Lamantia may well have had a motive to murder Seever. On December 8, a post appeared on Seever’s Instagram account declaring that “a good cop is a dead cop” and “all I want for Christmas is another dead MPD officer.” The MPD Officer Safety Bulletin included a picture of Seever and the vehicle he drove, along with information regarding his prior interactions with police. The bulletin was reissued at the time of the 911 call.

Seever’s family insists that they called 911 so Seever could receive help. His mother, Darlene Ruiz, explained that Seever had explained to an MPD detective that a friend had used his phone to post the comments. Seever was never charged with any crime in relation to the Instagram posts.

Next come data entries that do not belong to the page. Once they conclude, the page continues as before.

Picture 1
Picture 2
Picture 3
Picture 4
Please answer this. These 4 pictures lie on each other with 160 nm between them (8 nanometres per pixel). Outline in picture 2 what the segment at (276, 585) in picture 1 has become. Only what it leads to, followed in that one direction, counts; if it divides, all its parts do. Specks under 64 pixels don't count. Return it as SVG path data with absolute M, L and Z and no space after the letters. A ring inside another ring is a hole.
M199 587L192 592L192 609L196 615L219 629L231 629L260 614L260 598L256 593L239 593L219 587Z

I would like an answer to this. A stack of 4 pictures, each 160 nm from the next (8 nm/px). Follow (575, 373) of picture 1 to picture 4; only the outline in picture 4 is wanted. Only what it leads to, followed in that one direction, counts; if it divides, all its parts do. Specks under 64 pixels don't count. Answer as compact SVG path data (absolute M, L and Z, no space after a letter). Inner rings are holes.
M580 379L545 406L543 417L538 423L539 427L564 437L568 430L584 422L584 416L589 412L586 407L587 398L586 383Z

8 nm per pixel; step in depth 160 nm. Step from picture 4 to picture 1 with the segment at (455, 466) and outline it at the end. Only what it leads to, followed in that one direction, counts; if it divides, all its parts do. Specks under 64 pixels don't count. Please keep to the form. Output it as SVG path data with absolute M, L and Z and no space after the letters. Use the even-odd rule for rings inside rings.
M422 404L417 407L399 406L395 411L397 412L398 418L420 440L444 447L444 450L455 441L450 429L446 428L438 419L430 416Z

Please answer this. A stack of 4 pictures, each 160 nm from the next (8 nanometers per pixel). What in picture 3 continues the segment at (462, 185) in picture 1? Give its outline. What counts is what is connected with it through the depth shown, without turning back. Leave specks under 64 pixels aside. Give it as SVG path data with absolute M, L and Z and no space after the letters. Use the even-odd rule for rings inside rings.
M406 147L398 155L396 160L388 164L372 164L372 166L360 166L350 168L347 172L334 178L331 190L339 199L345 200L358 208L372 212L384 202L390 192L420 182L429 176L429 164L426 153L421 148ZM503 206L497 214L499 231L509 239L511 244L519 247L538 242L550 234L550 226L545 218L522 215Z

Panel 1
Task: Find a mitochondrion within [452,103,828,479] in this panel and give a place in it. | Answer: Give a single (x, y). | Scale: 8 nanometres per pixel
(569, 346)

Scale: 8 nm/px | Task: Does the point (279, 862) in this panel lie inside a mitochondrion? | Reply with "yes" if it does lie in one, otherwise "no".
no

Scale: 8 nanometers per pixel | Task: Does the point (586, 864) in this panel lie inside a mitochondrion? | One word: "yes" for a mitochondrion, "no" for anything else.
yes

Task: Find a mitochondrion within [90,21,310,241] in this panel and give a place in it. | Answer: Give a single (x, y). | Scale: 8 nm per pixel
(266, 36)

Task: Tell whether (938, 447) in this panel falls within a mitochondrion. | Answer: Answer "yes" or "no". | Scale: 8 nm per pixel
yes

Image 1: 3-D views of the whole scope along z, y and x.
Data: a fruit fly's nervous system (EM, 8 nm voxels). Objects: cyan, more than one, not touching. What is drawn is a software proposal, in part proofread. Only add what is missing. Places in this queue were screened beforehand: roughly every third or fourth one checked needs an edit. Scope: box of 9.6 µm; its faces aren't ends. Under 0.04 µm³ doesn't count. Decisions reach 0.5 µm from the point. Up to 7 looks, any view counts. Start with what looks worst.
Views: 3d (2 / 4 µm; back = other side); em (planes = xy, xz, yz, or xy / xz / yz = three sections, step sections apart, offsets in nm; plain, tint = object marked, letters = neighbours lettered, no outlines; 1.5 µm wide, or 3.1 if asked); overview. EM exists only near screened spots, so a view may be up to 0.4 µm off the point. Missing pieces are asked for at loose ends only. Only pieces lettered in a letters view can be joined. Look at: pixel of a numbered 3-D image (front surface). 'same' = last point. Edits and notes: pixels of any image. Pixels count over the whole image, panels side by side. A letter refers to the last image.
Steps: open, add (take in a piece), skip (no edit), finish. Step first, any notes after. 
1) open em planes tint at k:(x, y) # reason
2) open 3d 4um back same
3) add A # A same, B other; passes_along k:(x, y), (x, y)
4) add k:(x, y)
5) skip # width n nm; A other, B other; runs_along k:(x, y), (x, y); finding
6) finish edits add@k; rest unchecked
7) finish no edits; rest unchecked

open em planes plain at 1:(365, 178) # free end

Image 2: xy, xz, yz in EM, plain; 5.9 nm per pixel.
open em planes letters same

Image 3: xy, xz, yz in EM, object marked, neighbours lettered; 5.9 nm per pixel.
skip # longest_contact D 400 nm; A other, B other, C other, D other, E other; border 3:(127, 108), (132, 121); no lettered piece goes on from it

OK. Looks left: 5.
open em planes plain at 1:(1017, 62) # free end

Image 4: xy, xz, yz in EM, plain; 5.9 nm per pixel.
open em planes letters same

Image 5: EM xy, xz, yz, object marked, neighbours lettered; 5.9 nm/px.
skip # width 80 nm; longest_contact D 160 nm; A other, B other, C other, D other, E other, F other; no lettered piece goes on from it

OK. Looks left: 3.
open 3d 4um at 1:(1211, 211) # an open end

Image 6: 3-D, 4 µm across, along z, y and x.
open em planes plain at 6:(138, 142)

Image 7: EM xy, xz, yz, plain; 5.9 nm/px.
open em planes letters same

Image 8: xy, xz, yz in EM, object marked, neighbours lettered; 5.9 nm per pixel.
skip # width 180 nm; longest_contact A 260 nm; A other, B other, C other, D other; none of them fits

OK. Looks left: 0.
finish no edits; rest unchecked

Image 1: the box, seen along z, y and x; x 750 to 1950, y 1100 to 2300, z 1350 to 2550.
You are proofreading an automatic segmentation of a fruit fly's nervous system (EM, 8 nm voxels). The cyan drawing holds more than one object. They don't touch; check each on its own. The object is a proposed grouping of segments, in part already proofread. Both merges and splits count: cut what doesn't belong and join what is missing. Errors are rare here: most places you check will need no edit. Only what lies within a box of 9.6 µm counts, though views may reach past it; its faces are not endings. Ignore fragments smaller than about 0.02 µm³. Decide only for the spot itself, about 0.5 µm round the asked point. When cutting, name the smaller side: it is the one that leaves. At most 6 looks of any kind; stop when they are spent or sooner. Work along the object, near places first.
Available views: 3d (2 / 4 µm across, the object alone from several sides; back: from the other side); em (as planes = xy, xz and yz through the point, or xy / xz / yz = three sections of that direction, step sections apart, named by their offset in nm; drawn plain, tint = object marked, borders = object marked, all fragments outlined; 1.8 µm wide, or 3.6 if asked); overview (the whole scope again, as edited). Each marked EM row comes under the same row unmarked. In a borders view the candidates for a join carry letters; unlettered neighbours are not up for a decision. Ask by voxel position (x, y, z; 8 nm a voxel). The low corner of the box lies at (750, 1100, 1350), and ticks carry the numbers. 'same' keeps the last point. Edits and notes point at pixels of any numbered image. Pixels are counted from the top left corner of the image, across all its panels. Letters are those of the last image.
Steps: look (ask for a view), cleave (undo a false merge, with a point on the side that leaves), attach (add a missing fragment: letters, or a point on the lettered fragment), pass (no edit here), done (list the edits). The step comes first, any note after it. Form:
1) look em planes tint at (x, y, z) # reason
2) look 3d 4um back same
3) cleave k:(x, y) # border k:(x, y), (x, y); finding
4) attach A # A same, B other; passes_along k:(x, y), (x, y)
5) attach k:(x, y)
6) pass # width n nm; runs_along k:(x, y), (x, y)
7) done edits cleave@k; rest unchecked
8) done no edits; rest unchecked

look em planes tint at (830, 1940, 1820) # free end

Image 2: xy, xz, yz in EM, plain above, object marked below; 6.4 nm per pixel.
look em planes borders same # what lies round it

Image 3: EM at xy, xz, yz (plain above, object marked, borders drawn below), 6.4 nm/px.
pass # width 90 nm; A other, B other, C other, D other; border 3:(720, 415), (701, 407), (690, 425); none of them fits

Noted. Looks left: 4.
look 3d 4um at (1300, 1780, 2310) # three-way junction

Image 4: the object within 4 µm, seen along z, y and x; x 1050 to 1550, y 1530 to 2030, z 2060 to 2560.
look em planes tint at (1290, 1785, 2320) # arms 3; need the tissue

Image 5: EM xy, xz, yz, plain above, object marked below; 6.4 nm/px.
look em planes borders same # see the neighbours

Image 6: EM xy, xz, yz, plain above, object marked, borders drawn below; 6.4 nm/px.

Lamantia has an extraordinary record of violence. He was involved in a 2010 shooting that left Francisco Moran, 45, dead after it was reported to police that he was intoxicated and armed with a knife. No knife was found, but Moran was found to be carrying a spatula.

Lamantia was also involved in a June 2016 fatal shooting in nearby Turlock, California, of Omar Villagomez, 21, supposedly because he rammed an undercover police vehicle while trying to escape a drug bust.

In October 2016, Lamantia was involved in the fatal shooting of Kim Jackson, 53, who officers said charged them with knives. In another 2016 incident, Lamantia was involved in the arrest of a man subdued with beanbag guns and a Taser. The man died a few days later.

Just two months before, in October 2020, Lamantia was involved in the shooting of David Cummings Jr., 27, who survived the incident.

Lamantia was not found to have acted improperly in any of the previous shootings.

Seever was the 994th person to be fatally shot by the police in 2020, according to a Washington Post database. At least six more were shot before New Year’s Day, bringing the total to an even 1,000, a rate greater than one person being killed by the police every nine hours somewhere in the United States.